Holding the right trigger, then, we dart to the end of a little ledge and use the A button to spring from the rooftop towards the ground and a bale of hay that we've performed a "leap of faith" to land in. Hay-bales not only break your fall but, along with benches and covered market booths and sentry posts, serve as hiding spots when guards are pursuing you through the streets; break the line of sight and leap into one and you'll be given the chance to recover your anonymity, with a flashing alert status indicator in the top-left of the screen performing the function familiar to fans of Splinter Cell and Metal Gear Solid.

Every visible ledge, beam, wall and scaffold is a potential foothold on the prancing journey between objectives.
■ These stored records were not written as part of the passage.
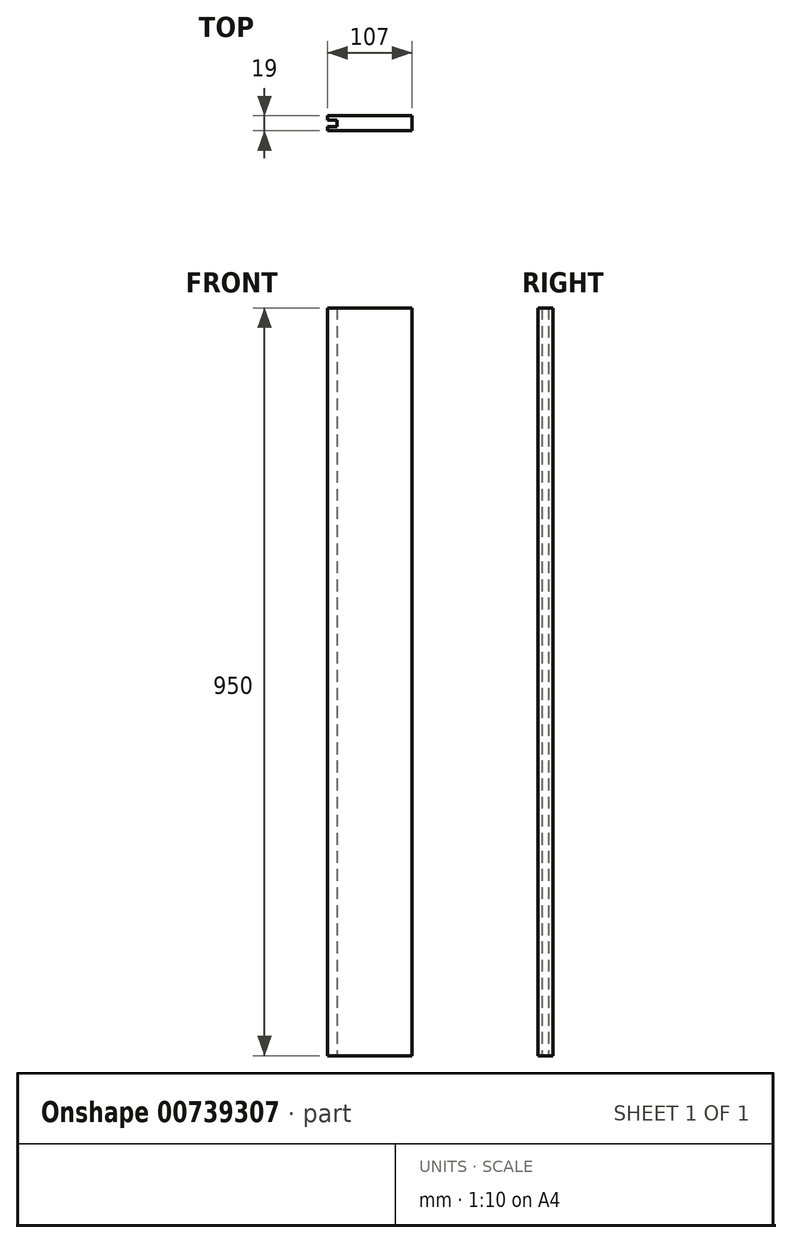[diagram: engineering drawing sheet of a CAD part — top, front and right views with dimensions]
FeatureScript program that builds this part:
annotation { "Feature Type Name" : "Feature", "Feature Type Description" : "" }
export const myFeature = defineFeature(function(context is Context, id is Id, definition is map)
    precondition{}
    {
        {
            var Q0;
            Q0=qCreatedBy(makeId("Top.planeOp"),FACE);
            var sketch = newSketch(context, id + "F0", { "sketchPlane" : qUnion([Q0])});
            skLineSegment(sketch, "E0.bottom", {"start": v(0, -9.5) * mm, "end": v(136, -9.5) * mm});
            skLineSegment(sketch, "E0.top", {"start": v(0, 9.5) * mm, "end": v(110.5, 9.5) * mm});
            skLineSegment(sketch, "E0.left", {"start": v(0, -9.5) * mm, "end": v(0, -4) * mm});
            skLineSegment(sketch, "E0.right", {"start": v(136, -9.5) * mm, "end": v(136, -4) * mm});
            skLineSegment(sketch, "E1", {"start": v(0, -4) * mm, "end": v(12, -4) * mm});
            skLineSegment(sketch, "E2", {"start": v(12, -4) * mm, "end": v(12, 4) * mm});
            skLineSegment(sketch, "E3", {"start": v(12, 4) * mm, "end": v(0, 4) * mm});
            skLineSegment(sketch, "E4.trimOffspring", {"start": v(0, 4) * mm, "end": v(0, 9.5) * mm});
            skLineSegment(sketch, "E5", {"start": v(136, -4) * mm, "end": v(146, -4) * mm});
            skLineSegment(sketch, "E6", {"start": v(146, -4) * mm, "end": v(146, 4) * mm});
            skLineSegment(sketch, "E7", {"start": v(146, 4) * mm, "end": v(116, 4) * mm});
            skLineSegment(sketch, "E8.trimOffspring", {"start": v(116, 4) * mm, "end": v(110.5, 9.5) * mm});
            skSolve(sketch);
        }
        {
            var Q0;
            Q0=makeQuery(id+"F0.imprint","IMPRINT",FACE,{"disambiguationData":[TD([[makeQuery(id+"F0.imprint","IMPRINT",EDGE,{"derivedFrom":sQuery(id+"F0.wireOp",EDGE,"E0.bottom")}),1.0]])]});
            extrude(context, id + "F1", {"entities" : qUnion([Q0]), "depth" : 950 * mm, "offsetDistance" : 25 * mm});
        }
        {
            var Q0;
            Q0=makeQuery(id+"F1.opExtrude","CAP_FACE",FACE,{"disambiguationData":[OSD([sQuery(id+"F0.wireOp",EDGE,"E0.bottom"),sQuery(id+"F0.wireOp",EDGE,"E0.top"),sQuery(id+"F0.wireOp",EDGE,"E0.left"),sQuery(id+"F0.wireOp",EDGE,"E0.right"),sQuery(id+"F0.wireOp",EDGE,"E1"),sQuery(id+"F0.wireOp",EDGE,"E2"),sQuery(id+"F0.wireOp",EDGE,"E3"),sQuery(id+"F0.wireOp",EDGE,"E4.trimOffspring"),sQuery(id+"F0.wireOp",EDGE,"E5"),sQuery(id+"F0.wireOp",EDGE,"E6"),sQuery(id+"F0.wireOp",EDGE,"E7"),sQuery(id+"F0.wireOp",EDGE,"E8.trimOffspring")])],"isStart":true});
            var sketch = newSketch(context, id + "F2", { "sketchPlane" : qUnion([Q0])});
            skLineSegment(sketch, "E9", {"start": v(107, -9.5) * mm, "end": v(107, 9.5) * mm});
            skSolve(sketch);
        }
        {
            var Q0;
            {var subQ1=sQuery(id+"F2.wireOp",EDGE,"E9");Q0=makeQuery(id+"F2.imprint","IMPRINT",FACE,{"disambiguationData":[TD([[makeQuery(id+"F2.imprint","IMPRINT",EDGE,{"derivedFrom":subQ1}),-1.0]])]});}
            extrude(context, id + "F3", {"entities" : qUnion([Q0]), "operationType" : NewBodyOperationType.REMOVE, "endBound" : BoundingType.THROUGH_ALL, "oppositeDirection" : true, "depth" : 25 * mm, "offsetDistance" : 25 * mm});
        }
    });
But that's enough about the hay. Striding onto the streets, the crowd mechanics quickly come under scrutiny. A diamond of face buttons in the top-right of the screen flash with context-sensitive commands, making it clear that you can either gently guide them out of your way or shove people to the ground. The former's preferable, of course, not least because a morale system that governs the NPCs means that bad behaviour could come back to cause you harm later on. Side-quests, previously mentioned by Ubisoft though fenced off at E3, contribute to your standing in the community and help exert your influence more positively, as certain groups aid your flight from the law or help guide you into restricted areas later on (the monks, shown at X06, for example). The crowd's a diverse bunch, too, and occasionally home to troublemakers, who are as good as their name.

The point of our E3 mission is, as you know, to take out the chap Talal, and the first phase is about reaching his warehouse. To this end you use the mini-map, which highlights mission objectives, as well as hiding spots and other useful information, to guide your movement. In the Microsoft conference presentation, this took the player to a high place, where Altair was able to kill a rooftop guard and send him hurtling to the streets below, before sneaking past the distracted soldiers who had previously blocked the stairway to Talal's base of operations. We decide to do somewhat the same, if only to test the game's claim that you can climb everything you can see.
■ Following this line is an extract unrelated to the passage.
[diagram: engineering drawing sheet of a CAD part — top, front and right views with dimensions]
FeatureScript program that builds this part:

At no point does the frame-rate become an issue, and the graphics - though less impressive these days than they originally seemed - are still wonderfully detailed.

The first thing we do is, we're told, a common mistake - we run up the wall and grab hold of a ledge, but then send ourselves leaping away from the wall by pressing jump. You don't need to do that - you can just press up on the analogue stick to advance to the next handhold, shimmy side to side or press B to drop down again. Movement, even over complicated changing surfaces, is confident and smooth, although you may find your view slightly restricted, and certain pauses and jerks are a little jarring in light of the excellent Tomb Raider Anniversary. That said, there's still some tweaking to be done, as producer Jade Raymond acknowledged in light of the E3 demo's reception, and the more important bit is how much freedom it gives you, which is a lot.

That freedom is particularly relevant when it's coupled to the game's vaunted, parkour-influenced free-running, which allows you to dart without risk across narrow beams, and hop between arches, walls and street furniture, adding a new, untravelled gameplay path to the traditional high and low. Where it works, it's wonderfully intuitive and balletic. Where it falls down, if you'll forgive the pun, it can set you awkwardly off-balance, but that's best taken in the context of the demo's E3 setting: were we playing Assassin's Creed from the start, rather than dipping into a level that our hosts tell us is certainly not the first, we'd have more time to learn the language of the game. What's more, it's already rare to find the controls exhibiting that kind of over-sensitivity to context that made you lock onto surfaces in Gears of War when you meant to run. And for that matter, if you do threaten to stumble into an abyss, Altair spins round on the spot and clings onto the ledge.